Peser sur les consciences, est de pratique courante. Chacun fait intervenir les mobiles qui lui paraissent qualifiés pour provoquer une détermination. Les parents pèsent sur leurs enfants. Ils remplacent la juste autorité par l’abus de leur privilège d’aînesse. Ils déforment le caractère et la volonté de leur propre chair.
Les Églises font de même. Partout l’âme est sacrifiée à l’alignement. L’Écriture a dit : « Tu ne passeras pas le rasoir sur la tête de mes prophètes ! » Ce sont ces têtes-là qu’on rase le plus. Bien mieux : on les supprime.
Ne contraignons personne, n’endoctrinons personne ! C’est un abus immoral de peser sur les esprits. Faisons de la lumière, simplement ! Éclairons la vie par cette clarté que propage l’amour vrai ! Ainsi notre influence sera libératrice, vivifiante, créatrice d’activité nouvelle et de conviction personnelle. Nous n’éteindrons pas l’esprit. Nous enfanterons des âmes à la vie supérieure, au lieu de transformer quelques semblables en automates, et quelques germes d’âmes en momies.
LA BIBLE ET LA CRITIQUE
L’Ami. — On fait à plaisir une mauvaise réputation à ces deux puissances.
La Bible prétendrait à des privilèges. La critique aurait à son égard des intentions malicieuses.
Faux bruits, fumées que tout cela ! Mettons les choses au point !
La Bible est. La critique s’emploie à la reconnaître en elle-même et par elle-même, non sur la foi de tierces personnes. Il faut très simplement penser que la Bible doit gagner à être connue telle qu’elle est. Cela peut mettre d’accord tous les esprits droits et qui n’ont point d’intérêt « à côté ».
— Je suis entièrement de ton avis. Mais j’en ai un autre encore que je ne me laisserai pas prendre. Les questions d’authenticité sont fort intéressantes. Toutefois, avant qu’elles soient résolues, il coulera bien de l’eau sous les ponts. Alors, après m’y être appliqué de mon mieux et selon le devoir strict, je reprends ma vieille Bible, et je lui dis : Telle quelle, je t’aime, toi qui pleures de toutes nos larmes et chantes de toutes nos joies. Il m’est doux de te relire comme te lirait un ignorant, grande de ton anonymat et de ton éternité. Tes auteurs et tes actes de naissance me sont indifférents. L’âme humaine t’a enfantée, dans sa douleur comme dans son espérance. Tu donnes la mesure de sa misère et de sa noblesse. Et j’aime en toi tous ceux qui ont bu à tes sources, reposé sous tes abris, posé sur toi leur tête pour le dernier sommeil.

* Série d'exercices:
A. Recopiez le passage du texte fourni qui commence aux mots "Ne contraignons personne, n’endoctrinons" et s'achève après "choses au point !", en remplaçant "automates" par "machines".
B. Dans le texte fourni, quelle parole l'Écriture adresse-t-elle au sujet de la tête des prophètes ?
C. Quels qualificatifs le texte fourni attribue-t-il à « notre influence » ?

* Jeu d'enregistrements:
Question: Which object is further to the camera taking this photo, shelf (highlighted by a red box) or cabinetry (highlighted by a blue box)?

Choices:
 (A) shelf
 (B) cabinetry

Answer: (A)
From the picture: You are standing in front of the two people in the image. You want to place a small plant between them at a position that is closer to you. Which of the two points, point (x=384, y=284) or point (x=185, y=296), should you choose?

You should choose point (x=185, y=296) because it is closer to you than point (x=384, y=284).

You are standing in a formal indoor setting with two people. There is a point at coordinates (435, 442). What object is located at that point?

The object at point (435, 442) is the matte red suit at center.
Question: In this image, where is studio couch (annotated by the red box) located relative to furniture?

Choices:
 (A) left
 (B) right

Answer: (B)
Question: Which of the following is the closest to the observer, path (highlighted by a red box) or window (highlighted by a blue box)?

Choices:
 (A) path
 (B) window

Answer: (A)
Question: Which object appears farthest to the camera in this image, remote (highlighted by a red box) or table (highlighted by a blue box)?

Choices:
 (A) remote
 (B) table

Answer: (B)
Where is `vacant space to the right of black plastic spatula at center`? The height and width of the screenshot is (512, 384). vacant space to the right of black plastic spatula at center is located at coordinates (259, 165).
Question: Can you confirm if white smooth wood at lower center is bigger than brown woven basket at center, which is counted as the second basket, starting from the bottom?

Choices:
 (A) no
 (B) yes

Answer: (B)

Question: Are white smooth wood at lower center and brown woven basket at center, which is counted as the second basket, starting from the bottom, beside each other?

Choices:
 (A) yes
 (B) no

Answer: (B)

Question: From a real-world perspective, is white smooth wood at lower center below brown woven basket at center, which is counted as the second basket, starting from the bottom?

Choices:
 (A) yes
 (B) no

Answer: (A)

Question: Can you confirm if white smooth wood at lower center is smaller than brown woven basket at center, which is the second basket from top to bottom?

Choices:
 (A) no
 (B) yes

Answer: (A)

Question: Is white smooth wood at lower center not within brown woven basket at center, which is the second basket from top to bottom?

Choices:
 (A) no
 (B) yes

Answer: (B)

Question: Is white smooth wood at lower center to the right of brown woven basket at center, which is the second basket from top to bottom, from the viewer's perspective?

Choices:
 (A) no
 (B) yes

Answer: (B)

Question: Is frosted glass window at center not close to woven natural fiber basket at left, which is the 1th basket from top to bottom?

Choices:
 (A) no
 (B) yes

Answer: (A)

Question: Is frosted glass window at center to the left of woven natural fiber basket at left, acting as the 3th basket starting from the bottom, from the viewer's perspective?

* Réponses dans l'ordre:
A.
Ne contraignons personne, n’endoctrinons personne ! C’est un abus immoral de peser sur les esprits. Faisons de la lumière, simplement ! Éclairons la vie par cette clarté que propage l’amour vrai ! Ainsi notre influence sera libératrice, vivifiante, créatrice d’activité nouvelle et de conviction personnelle. Nous n’éteindrons pas l’esprit. Nous enfanterons des âmes à la vie supérieure, au lieu de transformer quelques semblables en machines, et quelques germes d’âmes en momies.
LA BIBLE ET LA CRITIQUE
L’Ami. — On fait à plaisir une mauvaise réputation à ces deux puissances.
La Bible prétendrait à des privilèges. La critique aurait à son égard des intentions malicieuses.
Faux bruits, fumées que tout cela ! Mettons les choses au point !

B. « Tu ne passeras pas le rasoir sur la tête de mes prophètes ! »

C.
- libératrice
- vivifiante
- créatrice d'activité nouvelle et de conviction personnelle